The SARS-CoV-2 virus will only get weaker with time, as there isn't many places left for it to go to evade immunity, a leading COVID-19 vaccine scientist has said.

This according to Dame Sarah Gilbert, the creator of the Oxford-AstraZeneca (AZ) vaccine, which is the most widely distributed COVID-19 jab in the world.

"The virus cannot completely mutate because its spike protein has to interact with the ACE2 receptor on the surface of the human cell, in order to get inside it.

"If it changes its spike protein so much that it can't interact with that receptor, then it's not going to be able to get inside the cell.

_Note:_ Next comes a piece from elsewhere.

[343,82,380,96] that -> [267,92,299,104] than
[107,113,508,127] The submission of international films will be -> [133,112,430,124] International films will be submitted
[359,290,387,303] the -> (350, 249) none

So there aren't many places for the virus to go to have something that will evade immunity but still remain infectious," the Oxford University scientist reportedly told a recent webinar on COVID-19 vaccines, reported NDTV.

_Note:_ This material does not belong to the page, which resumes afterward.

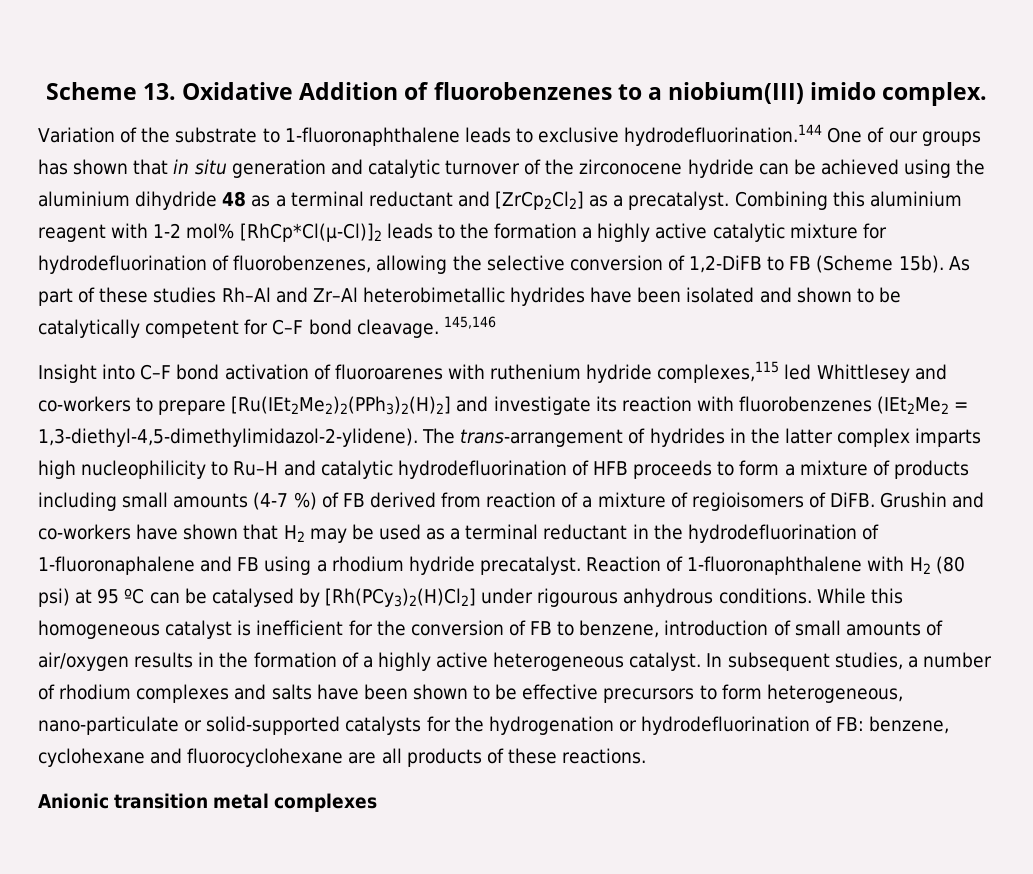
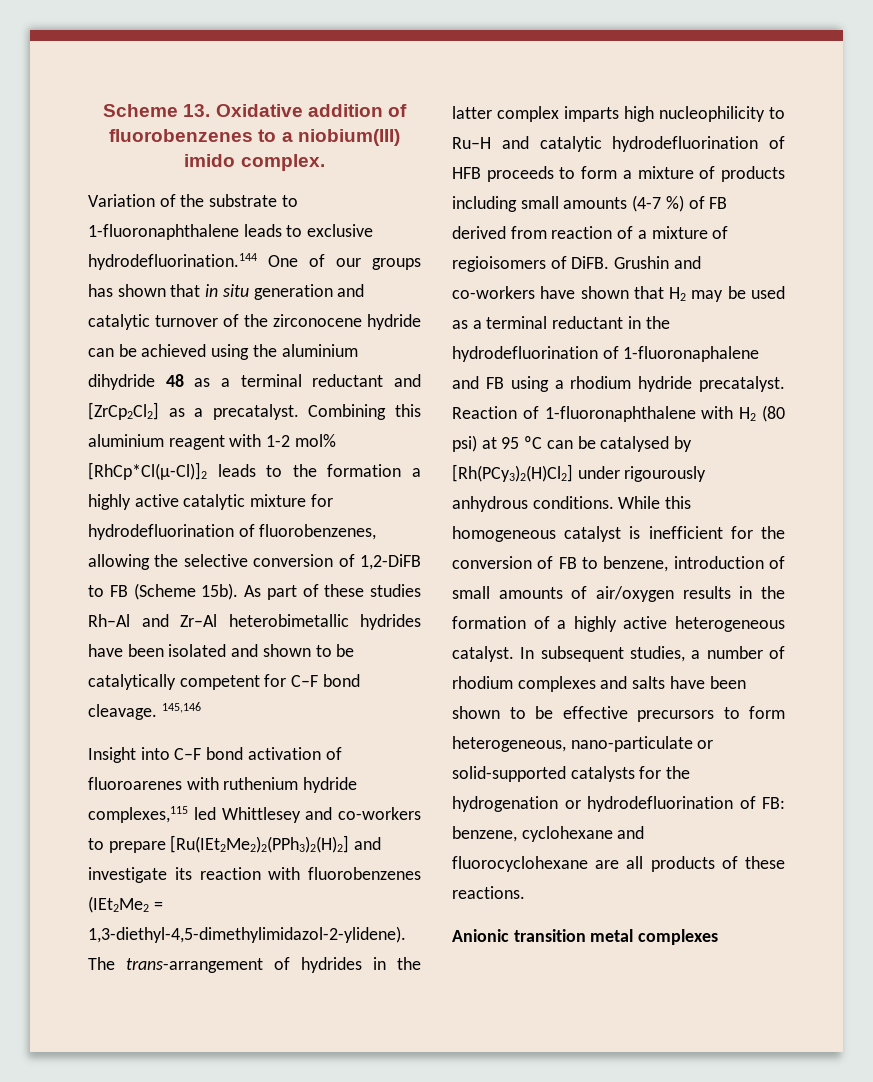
[299,82,399,100] Addition -> [307,104,383,117] addition
[537,588,619,607] rigourous -> [624,466,707,482] rigourously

When this happens, the SARS-CoV-2 virus will become less virulent time to become like the virus that causes the common cold, she said. However, she did not put a time frame on when this will actually happen.

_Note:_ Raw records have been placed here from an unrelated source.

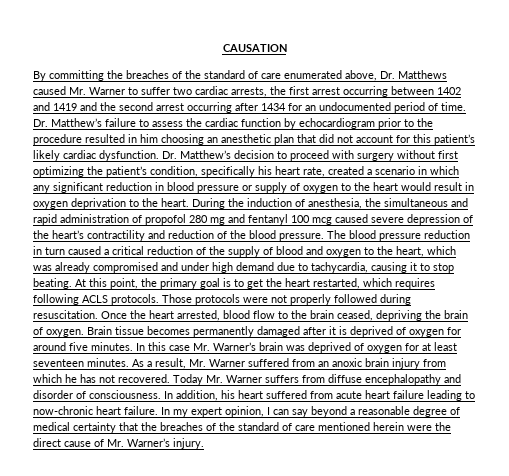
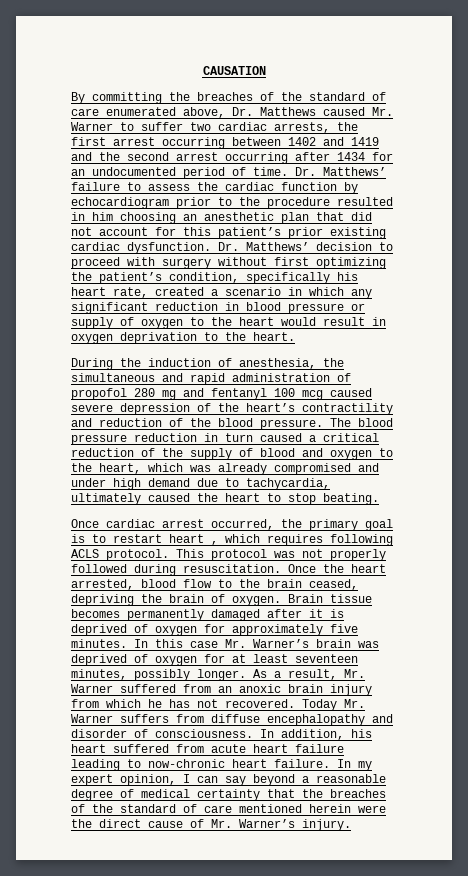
[51,118,102,127] Matthew’s -> [323,167,386,176] Matthews’
[33,150,60,161] likely -> [288,227,386,239] prior existing
[180,150,231,159] Matthew’s -> [246,242,309,251] Matthews’
(189, 202) none -> (295, 336) //
[371,262,417,273] causing it -> [71,493,260,505] ultimately caused the heart
[75,278,138,289] At this point, -> [71,519,274,530] // Once cardiac arrest occurred,
[247,278,435,289] [33,294,268,305] get the heart restarted, which requires following ACLS protocols. Those protocols were -> [113,534,393,546] [71,549,295,561] restart heart , which requires following ACLS protocol. This protocol was
[33,342,66,351] around -> [232,624,323,636] approximately
[87,358,129,367] minutes. -> [71,669,246,681] minutes, possibly longer.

Gilbert stressed the importance of vaccination to face with future pandemics.

"We must be able to act quickly against any outbreak as soon as it happens, including containing the spread and vaccinating the local population," she said.

It is worth noting that Gilbert refused to patent the AZ vaccine, as she did not want to profit from it. Instead, she wanted to share the science behind the vaccine with anyone who can produce their own vaccine, she had been quoted saying.

The AZ vaccine is reportedly 92 per cent effective against the SARS-CoV-2 virus, and is also highly effective against the Delta variant of the virus.